To do: Type out the entries again, keeping every word unchanged.

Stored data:
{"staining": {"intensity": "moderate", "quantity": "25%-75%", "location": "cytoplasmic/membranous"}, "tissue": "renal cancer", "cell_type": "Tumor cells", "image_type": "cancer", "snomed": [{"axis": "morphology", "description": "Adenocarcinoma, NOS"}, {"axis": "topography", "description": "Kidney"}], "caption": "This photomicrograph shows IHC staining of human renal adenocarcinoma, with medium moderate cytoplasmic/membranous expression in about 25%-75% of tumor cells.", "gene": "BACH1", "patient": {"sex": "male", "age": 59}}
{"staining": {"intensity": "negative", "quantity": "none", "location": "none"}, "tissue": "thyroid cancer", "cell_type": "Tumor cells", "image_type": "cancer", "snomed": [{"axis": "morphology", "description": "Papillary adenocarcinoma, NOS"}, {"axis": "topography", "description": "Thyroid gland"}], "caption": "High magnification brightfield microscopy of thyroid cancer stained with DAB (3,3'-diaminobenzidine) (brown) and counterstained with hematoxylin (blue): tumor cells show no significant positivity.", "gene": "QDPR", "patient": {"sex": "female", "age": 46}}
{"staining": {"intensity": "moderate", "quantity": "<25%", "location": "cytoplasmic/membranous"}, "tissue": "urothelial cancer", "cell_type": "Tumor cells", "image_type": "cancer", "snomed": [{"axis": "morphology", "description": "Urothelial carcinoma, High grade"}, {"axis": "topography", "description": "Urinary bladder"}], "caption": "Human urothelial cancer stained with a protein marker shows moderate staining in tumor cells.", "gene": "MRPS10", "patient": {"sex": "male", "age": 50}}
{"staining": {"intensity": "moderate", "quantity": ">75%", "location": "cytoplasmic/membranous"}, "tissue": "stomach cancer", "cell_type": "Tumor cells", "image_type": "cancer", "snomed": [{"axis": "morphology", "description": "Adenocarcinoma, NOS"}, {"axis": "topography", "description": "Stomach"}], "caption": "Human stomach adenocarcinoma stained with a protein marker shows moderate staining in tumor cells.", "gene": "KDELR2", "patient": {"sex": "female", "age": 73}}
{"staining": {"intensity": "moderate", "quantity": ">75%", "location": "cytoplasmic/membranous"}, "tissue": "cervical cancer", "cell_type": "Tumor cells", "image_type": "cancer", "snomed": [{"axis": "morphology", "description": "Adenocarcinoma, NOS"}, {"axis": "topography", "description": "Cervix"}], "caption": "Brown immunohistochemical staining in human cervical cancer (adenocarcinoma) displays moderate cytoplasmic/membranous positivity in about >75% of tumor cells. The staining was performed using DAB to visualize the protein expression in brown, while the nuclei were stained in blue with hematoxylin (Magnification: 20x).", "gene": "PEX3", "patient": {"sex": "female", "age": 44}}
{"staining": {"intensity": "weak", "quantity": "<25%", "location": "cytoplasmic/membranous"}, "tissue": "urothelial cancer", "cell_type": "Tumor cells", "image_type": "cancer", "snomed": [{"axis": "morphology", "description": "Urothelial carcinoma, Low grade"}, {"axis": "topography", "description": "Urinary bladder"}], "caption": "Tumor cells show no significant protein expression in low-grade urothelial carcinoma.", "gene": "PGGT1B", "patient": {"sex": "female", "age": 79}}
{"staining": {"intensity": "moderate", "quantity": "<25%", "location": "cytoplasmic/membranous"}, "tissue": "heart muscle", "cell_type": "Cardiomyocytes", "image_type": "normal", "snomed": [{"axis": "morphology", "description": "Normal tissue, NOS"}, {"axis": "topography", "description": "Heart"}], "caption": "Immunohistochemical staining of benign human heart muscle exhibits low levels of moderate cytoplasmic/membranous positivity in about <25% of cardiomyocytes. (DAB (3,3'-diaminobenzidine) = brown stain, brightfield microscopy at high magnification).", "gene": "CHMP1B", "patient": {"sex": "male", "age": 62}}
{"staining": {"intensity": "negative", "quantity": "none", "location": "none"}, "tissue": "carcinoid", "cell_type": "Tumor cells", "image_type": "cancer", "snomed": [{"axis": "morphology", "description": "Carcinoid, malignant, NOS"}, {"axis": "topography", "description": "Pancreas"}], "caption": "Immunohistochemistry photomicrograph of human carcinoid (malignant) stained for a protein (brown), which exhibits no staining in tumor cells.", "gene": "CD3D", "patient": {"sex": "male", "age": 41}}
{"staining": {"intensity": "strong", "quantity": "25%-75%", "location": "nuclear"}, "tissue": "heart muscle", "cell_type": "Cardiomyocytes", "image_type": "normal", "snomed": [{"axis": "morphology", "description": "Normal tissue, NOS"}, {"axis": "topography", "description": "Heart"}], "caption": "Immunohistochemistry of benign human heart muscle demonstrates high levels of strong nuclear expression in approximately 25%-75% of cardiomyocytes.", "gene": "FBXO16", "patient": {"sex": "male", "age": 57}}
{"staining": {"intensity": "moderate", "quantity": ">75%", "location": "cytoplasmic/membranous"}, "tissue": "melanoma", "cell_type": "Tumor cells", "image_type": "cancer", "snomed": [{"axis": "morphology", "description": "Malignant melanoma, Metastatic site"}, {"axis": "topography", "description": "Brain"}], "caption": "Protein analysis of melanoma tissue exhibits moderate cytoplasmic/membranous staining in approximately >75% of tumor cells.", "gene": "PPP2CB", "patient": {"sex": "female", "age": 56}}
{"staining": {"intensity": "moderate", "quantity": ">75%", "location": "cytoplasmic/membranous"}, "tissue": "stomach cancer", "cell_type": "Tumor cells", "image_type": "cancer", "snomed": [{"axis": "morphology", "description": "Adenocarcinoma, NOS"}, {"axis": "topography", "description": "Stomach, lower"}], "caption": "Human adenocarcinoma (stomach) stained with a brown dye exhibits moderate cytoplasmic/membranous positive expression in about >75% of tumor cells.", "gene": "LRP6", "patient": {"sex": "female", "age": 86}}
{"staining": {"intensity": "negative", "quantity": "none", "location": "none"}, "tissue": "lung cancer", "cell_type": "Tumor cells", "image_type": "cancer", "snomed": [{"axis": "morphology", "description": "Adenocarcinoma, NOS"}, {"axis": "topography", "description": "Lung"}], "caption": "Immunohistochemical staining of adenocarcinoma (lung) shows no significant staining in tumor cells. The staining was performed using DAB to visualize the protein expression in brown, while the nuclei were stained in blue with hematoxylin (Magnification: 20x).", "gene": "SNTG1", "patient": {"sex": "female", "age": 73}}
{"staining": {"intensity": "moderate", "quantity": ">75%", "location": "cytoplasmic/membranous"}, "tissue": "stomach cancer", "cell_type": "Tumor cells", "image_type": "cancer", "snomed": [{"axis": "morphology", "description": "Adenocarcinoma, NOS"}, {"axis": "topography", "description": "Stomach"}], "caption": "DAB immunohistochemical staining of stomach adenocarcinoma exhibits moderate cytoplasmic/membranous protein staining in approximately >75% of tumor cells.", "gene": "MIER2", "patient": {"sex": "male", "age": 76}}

Output below:
{"staining": {"intensity": "moderate", "quantity": "25%-75%", "location": "cytoplasmic/membranous"}, "tissue": "renal cancer", "cell_type": "Tumor cells", "image_type": "cancer", "snomed": [{"axis": "morphology", "description": "Adenocarcinoma, NOS"}, {"axis": "topography", "description": "Kidney"}], "caption": "This photomicrograph shows IHC staining of human renal adenocarcinoma, with medium moderate cytoplasmic/membranous expression in about 25%-75% of tumor cells.", "gene": "BACH1", "patient": {"sex": "male", "age": 59}}
{"staining": {"intensity": "negative", "quantity": "none", "location": "none"}, "tissue": "thyroid cancer", "cell_type": "Tumor cells", "image_type": "cancer", "snomed": [{"axis": "morphology", "description": "Papillary adenocarcinoma, NOS"}, {"axis": "topography", "description": "Thyroid gland"}], "caption": "High magnification brightfield microscopy of thyroid cancer stained with DAB (3,3'-diaminobenzidine) (brown) and counterstained with hematoxylin (blue): tumor cells show no significant positivity.", "gene": "QDPR", "patient": {"sex": "female", "age": 46}}
{"staining": {"intensity": "moderate", "quantity": "<25%", "location": "cytoplasmic/membranous"}, "tissue": "urothelial cancer", "cell_type": "Tumor cells", "image_type": "cancer", "snomed": [{"axis": "morphology", "description": "Urothelial carcinoma, High grade"}, {"axis": "topography", "description": "Urinary bladder"}], "caption": "Human urothelial cancer stained with a protein marker shows moderate staining in tumor cells.", "gene": "MRPS10", "patient": {"sex": "male", "age": 50}}
{"staining": {"intensity": "moderate", "quantity": ">75%", "location": "cytoplasmic/membranous"}, "tissue": "stomach cancer", "cell_type": "Tumor cells", "image_type": "cancer", "snomed": [{"axis": "morphology", "description": "Adenocarcinoma, NOS"}, {"axis": "topography", "description": "Stomach"}], "caption": "Human stomach adenocarcinoma stained with a protein marker shows moderate staining in tumor cells.", "gene": "KDELR2", "patient": {"sex": "female", "age": 73}}
{"staining": {"intensity": "moderate", "quantity": ">75%", "location": "cytoplasmic/membranous"}, "tissue": "cervical cancer", "cell_type": "Tumor cells", "image_type": "cancer", "snomed": [{"axis": "morphology", "description": "Adenocarcinoma, NOS"}, {"axis": "topography", "description": "Cervix"}], "caption": "Brown immunohistochemical staining in human cervical cancer (adenocarcinoma) displays moderate cytoplasmic/membranous positivity in about >75% of tumor cells. The staining was performed using DAB to visualize the protein expression in brown, while the nuclei were stained in blue with hematoxylin (Magnification: 20x).", "gene": "PEX3", "patient": {"sex": "female", "age": 44}}
{"staining": {"intensity": "weak", "quantity": "<25%", "location": "cytoplasmic/membranous"}, "tissue": "urothelial cancer", "cell_type": "Tumor cells", "image_type": "cancer", "snomed": [{"axis": "morphology", "description": "Urothelial carcinoma, Low grade"}, {"axis": "topography", "description": "Urinary bladder"}], "caption": "Tumor cells show no significant protein expression in low-grade urothelial carcinoma.", "gene": "PGGT1B", "patient": {"sex": "female", "age": 79}}
{"staining": {"intensity": "moderate", "quantity": "<25%", "location": "cytoplasmic/membranous"}, "tissue": "heart muscle", "cell_type": "Cardiomyocytes", "image_type": "normal", "snomed": [{"axis": "morphology", "description": "Normal tissue, NOS"}, {"axis": "topography", "description": "Heart"}], "caption": "Immunohistochemical staining of benign human heart muscle exhibits low levels of moderate cytoplasmic/membranous positivity in about <25% of cardiomyocytes. (DAB (3,3'-diaminobenzidine) = brown stain, brightfield microscopy at high magnification).", "gene": "CHMP1B", "patient": {"sex": "male", "age": 62}}
{"staining": {"intensity": "negative", "quantity": "none", "location": "none"}, "tissue": "carcinoid", "cell_type": "Tumor cells", "image_type": "cancer", "snomed": [{"axis": "morphology", "description": "Carcinoid, malignant, NOS"}, {"axis": "topography", "description": "Pancreas"}], "caption": "Immunohistochemistry photomicrograph of human carcinoid (malignant) stained for a protein (brown), which exhibits no staining in tumor cells.", "gene": "CD3D", "patient": {"sex": "male", "age": 41}}
{"staining": {"intensity": "strong", "quantity": "25%-75%", "location": "nuclear"}, "tissue": "heart muscle", "cell_type": "Cardiomyocytes", "image_type": "normal", "snomed": [{"axis": "morphology", "description": "Normal tissue, NOS"}, {"axis": "topography", "description": "Heart"}], "caption": "Immunohistochemistry of benign human heart muscle demonstrates high levels of strong nuclear expression in approximately 25%-75% of cardiomyocytes.", "gene": "FBXO16", "patient": {"sex": "male", "age": 57}}
{"staining": {"intensity": "moderate", "quantity": ">75%", "location": "cytoplasmic/membranous"}, "tissue": "melanoma", "cell_type": "Tumor cells", "image_type": "cancer", "snomed": [{"axis": "morphology", "description": "Malignant melanoma, Metastatic site"}, {"axis": "topography", "description": "Brain"}], "caption": "Protein analysis of melanoma tissue exhibits moderate cytoplasmic/membranous staining in approximately >75% of tumor cells.", "gene": "PPP2CB", "patient": {"sex": "female", "age": 56}}
{"staining": {"intensity": "moderate", "quantity": ">75%", "location": "cytoplasmic/membranous"}, "tissue": "stomach cancer", "cell_type": "Tumor cells", "image_type": "cancer", "snomed": [{"axis": "morphology", "description": "Adenocarcinoma, NOS"}, {"axis": "topography", "description": "Stomach, lower"}], "caption": "Human adenocarcinoma (stomach) stained with a brown dye exhibits moderate cytoplasmic/membranous positive expression in about >75% of tumor cells.", "gene": "LRP6", "patient": {"sex": "female", "age": 86}}
{"staining": {"intensity": "negative", "quantity": "none", "location": "none"}, "tissue": "lung cancer", "cell_type": "Tumor cells", "image_type": "cancer", "snomed": [{"axis": "morphology", "description": "Adenocarcinoma, NOS"}, {"axis": "topography", "description": "Lung"}], "caption": "Immunohistochemical staining of adenocarcinoma (lung) shows no significant staining in tumor cells. The staining was performed using DAB to visualize the protein expression in brown, while the nuclei were stained in blue with hematoxylin (Magnification: 20x).", "gene": "SNTG1", "patient": {"sex": "female", "age": 73}}
{"staining": {"intensity": "moderate", "quantity": ">75%", "location": "cytoplasmic/membranous"}, "tissue": "stomach cancer", "cell_type": "Tumor cells", "image_type": "cancer", "snomed": [{"axis": "morphology", "description": "Adenocarcinoma, NOS"}, {"axis": "topography", "description": "Stomach"}], "caption": "DAB immunohistochemical staining of stomach adenocarcinoma exhibits moderate cytoplasmic/membranous protein staining in approximately >75% of tumor cells.", "gene": "MIER2", "patient": {"sex": "male", "age": 76}}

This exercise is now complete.